- Provided data -
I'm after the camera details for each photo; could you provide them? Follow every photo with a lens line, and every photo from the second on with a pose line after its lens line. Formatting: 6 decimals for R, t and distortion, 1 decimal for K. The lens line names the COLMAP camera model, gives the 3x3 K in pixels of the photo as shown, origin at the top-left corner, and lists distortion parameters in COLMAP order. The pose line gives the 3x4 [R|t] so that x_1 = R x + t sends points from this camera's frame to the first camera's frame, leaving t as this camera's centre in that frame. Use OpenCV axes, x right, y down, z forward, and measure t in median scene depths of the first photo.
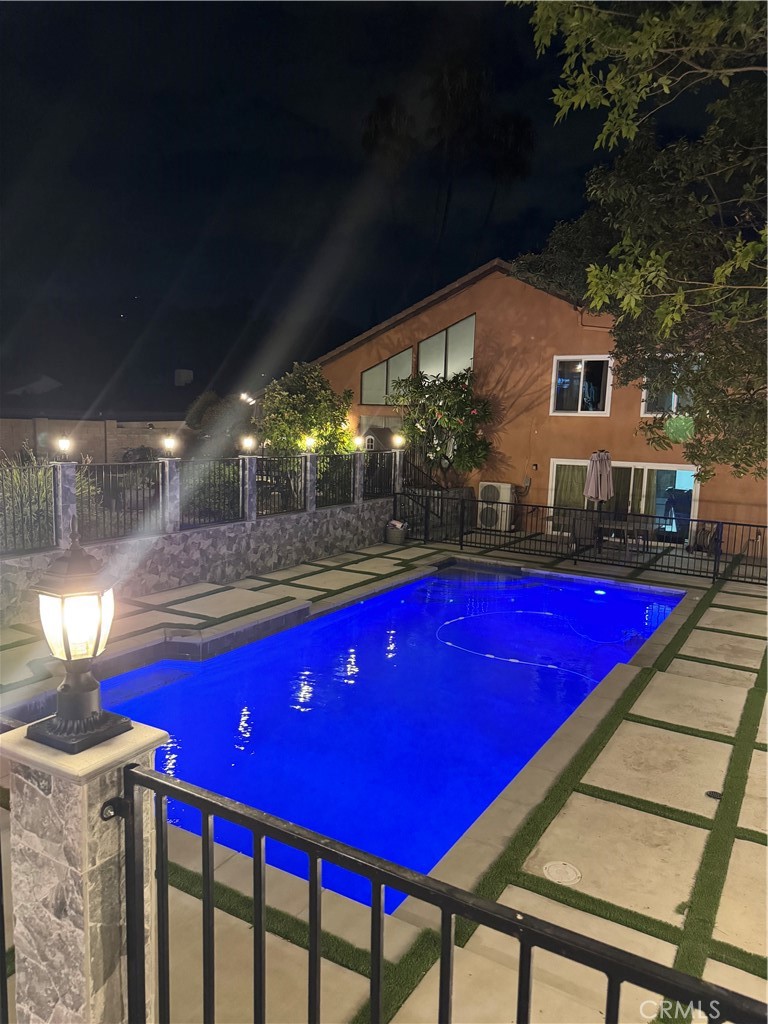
lens RADIAL K [[725.4, 0, 384.0], [0, 725.4, 512.0], [0, 0, 1]] dist [0.000841, 0.000155]
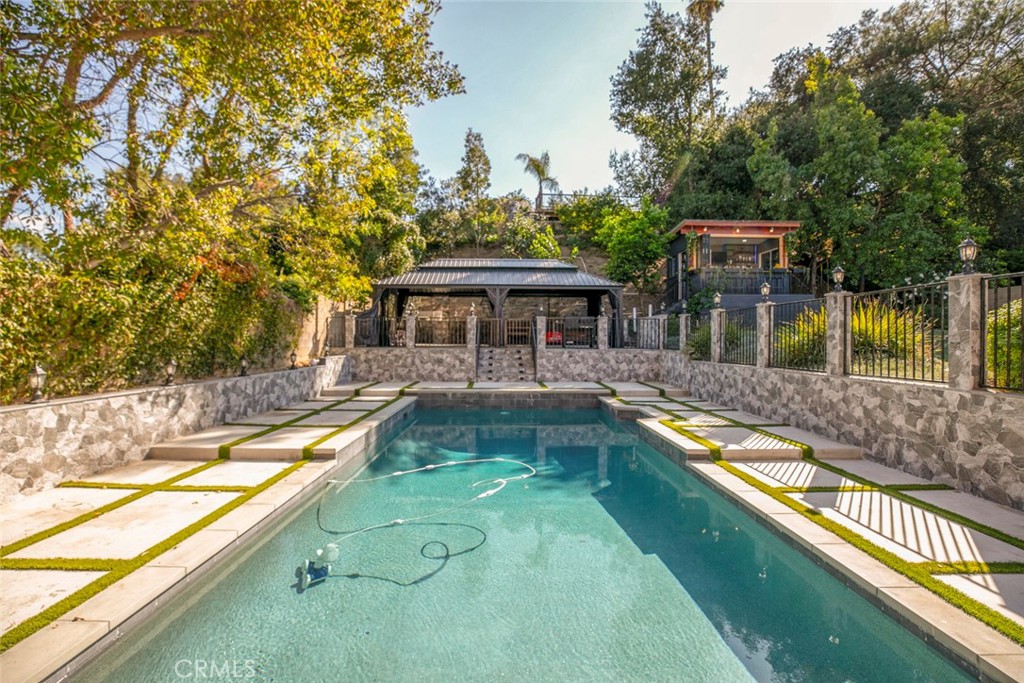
lens RADIAL K [[469.2, 0, 512.0], [0, 469.2, 341.5], [0, 0, 1]] dist [-0.001873, 0.000454]
pose [[-0.844756, -0.022774, -0.534666, 0.328988], [-0.086956, 0.991658, 0.095149, -0.032264], [0.528039, 0.126870, -0.839690, 1.184412]]
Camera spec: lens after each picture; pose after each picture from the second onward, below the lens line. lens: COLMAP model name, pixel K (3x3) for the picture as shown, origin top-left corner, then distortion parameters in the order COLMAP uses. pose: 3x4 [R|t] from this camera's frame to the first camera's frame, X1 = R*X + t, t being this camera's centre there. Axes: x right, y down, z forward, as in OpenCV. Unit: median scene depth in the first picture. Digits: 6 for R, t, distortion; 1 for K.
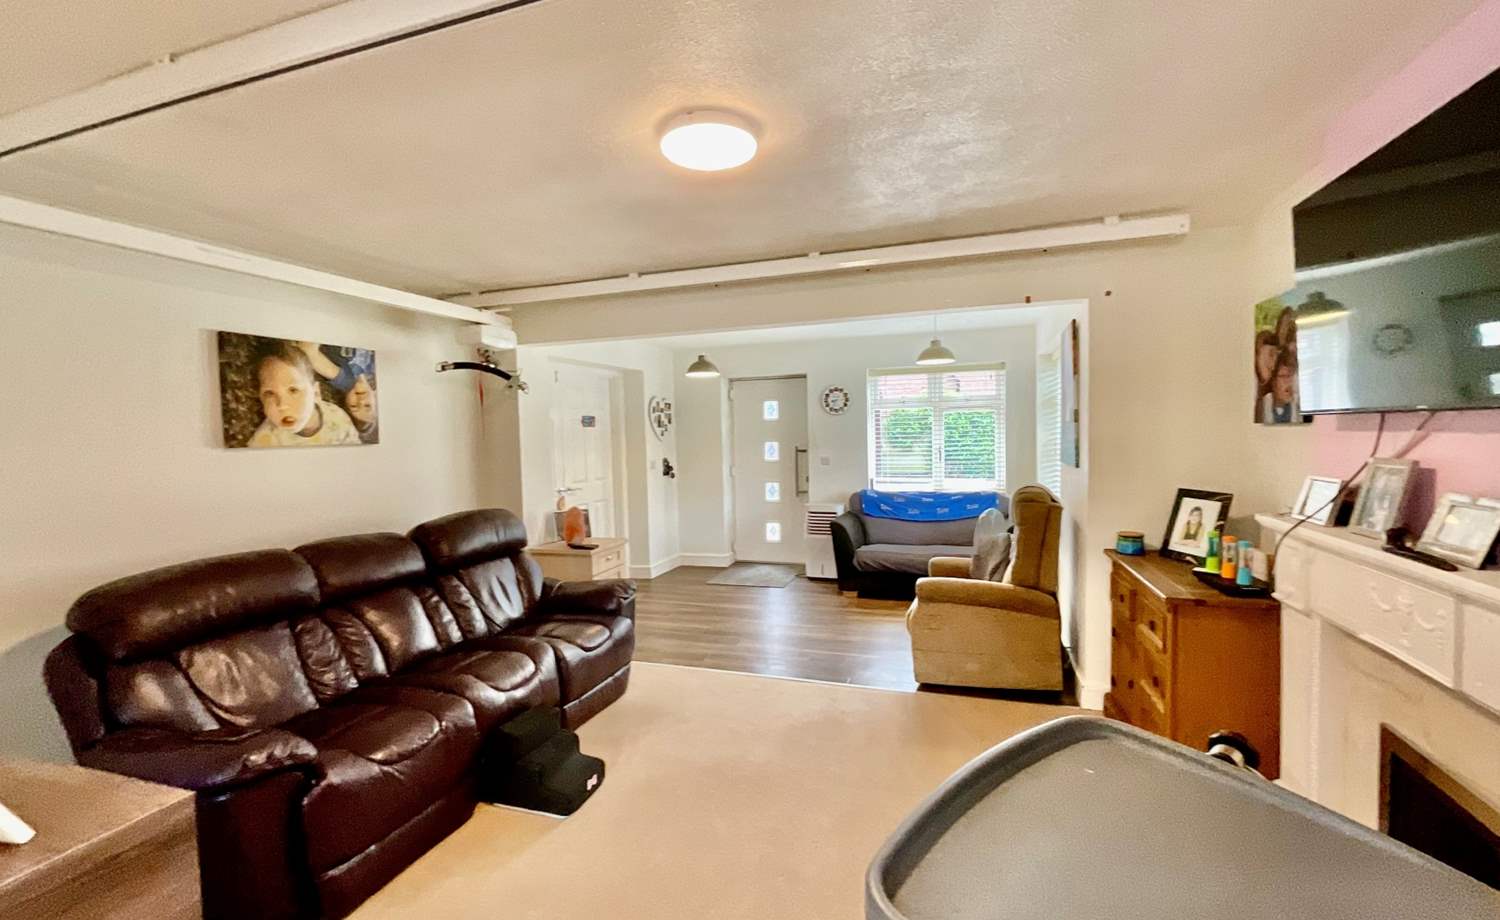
lens RADIAL K [[664.0, 0, 763.5], [0, 664.0, 460.2], [0, 0, 1]] dist [-0.001866, 0.004642]
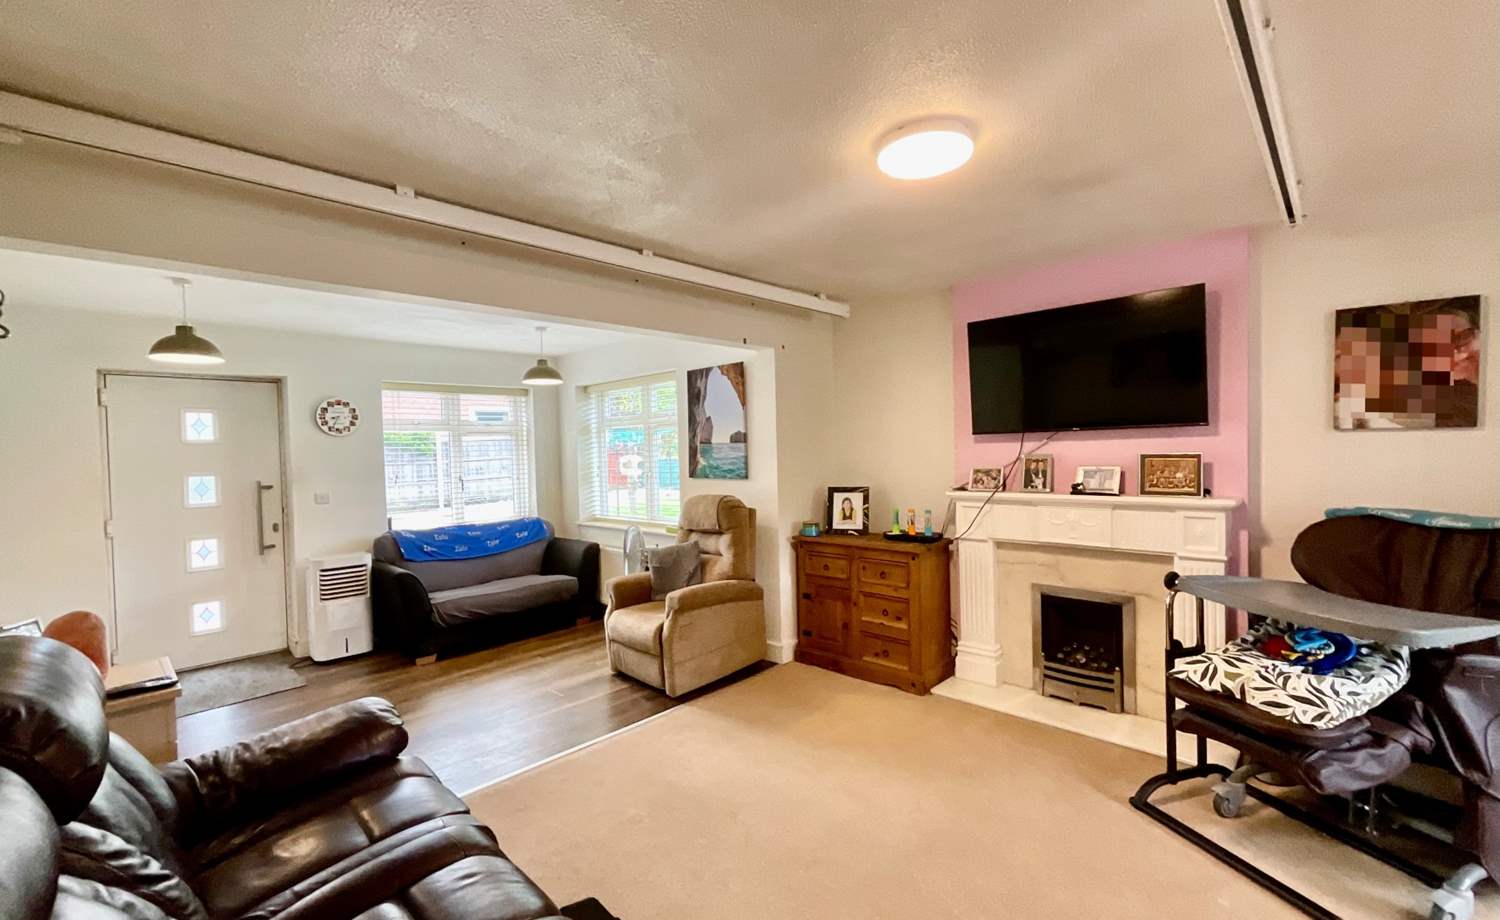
lens RADIAL K [[635.7, 0, 750.0], [0, 635.7, 460.0], [0, 0, 1]] dist [-0.000315, 0.000153]
pose [[0.405109, -0.001823, 0.914267, -0.376652], [0.058330, 0.998012, -0.023855, 0.002967], [-0.912406, 0.062993, 0.404410, 0.299126]]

- Work to be completed -
Word for word, restate the whole listing and drop the images.

- Reply -
I'm after the camera details for each photo; could you provide them? Follow every photo with a lens line, and every photo from the second on with a pose line after its lens line. Formatting: 6 decimals for R, t and distortion, 1 decimal for K. The lens line names the COLMAP camera model, gives the 3x3 K in pixels of the photo as shown, origin at the top-left corner, and lists distortion parameters in COLMAP order. The pose line gives the 3x4 [R|t] so that x_1 = R x + t sends points from this camera's frame to the first camera's frame, leaving t as this camera's centre in that frame. Use OpenCV axes, x right, y down, z forward, and measure t in median scene depths of the first photo.
lens RADIAL K [[725.4, 0, 384.0], [0, 725.4, 512.0], [0, 0, 1]] dist [0.000841, 0.000155]
lens RADIAL K [[469.2, 0, 512.0], [0, 469.2, 341.5], [0, 0, 1]] dist [-0.001873, 0.000454]
pose [[-0.844756, -0.022774, -0.534666, 0.328988], [-0.086956, 0.991658, 0.095149, -0.032264], [0.528039, 0.126870, -0.839690, 1.184412]]
Camera spec: lens after each picture; pose after each picture from the second onward, below the lens line. lens: COLMAP model name, pixel K (3x3) for the picture as shown, origin top-left corner, then distortion parameters in the order COLMAP uses. pose: 3x4 [R|t] from this camera's frame to the first camera's frame, X1 = R*X + t, t being this camera's centre there. Axes: x right, y down, z forward, as in OpenCV. Unit: median scene depth in the first picture. Digits: 6 for R, t, distortion; 1 for K.
lens RADIAL K [[664.0, 0, 763.5], [0, 664.0, 460.2], [0, 0, 1]] dist [-0.001866, 0.004642]
lens RADIAL K [[635.7, 0, 750.0], [0, 635.7, 460.0], [0, 0, 1]] dist [-0.000315, 0.000153]
pose [[0.405109, -0.001823, 0.914267, -0.376652], [0.058330, 0.998012, -0.023855, 0.002967], [-0.912406, 0.062993, 0.404410, 0.299126]]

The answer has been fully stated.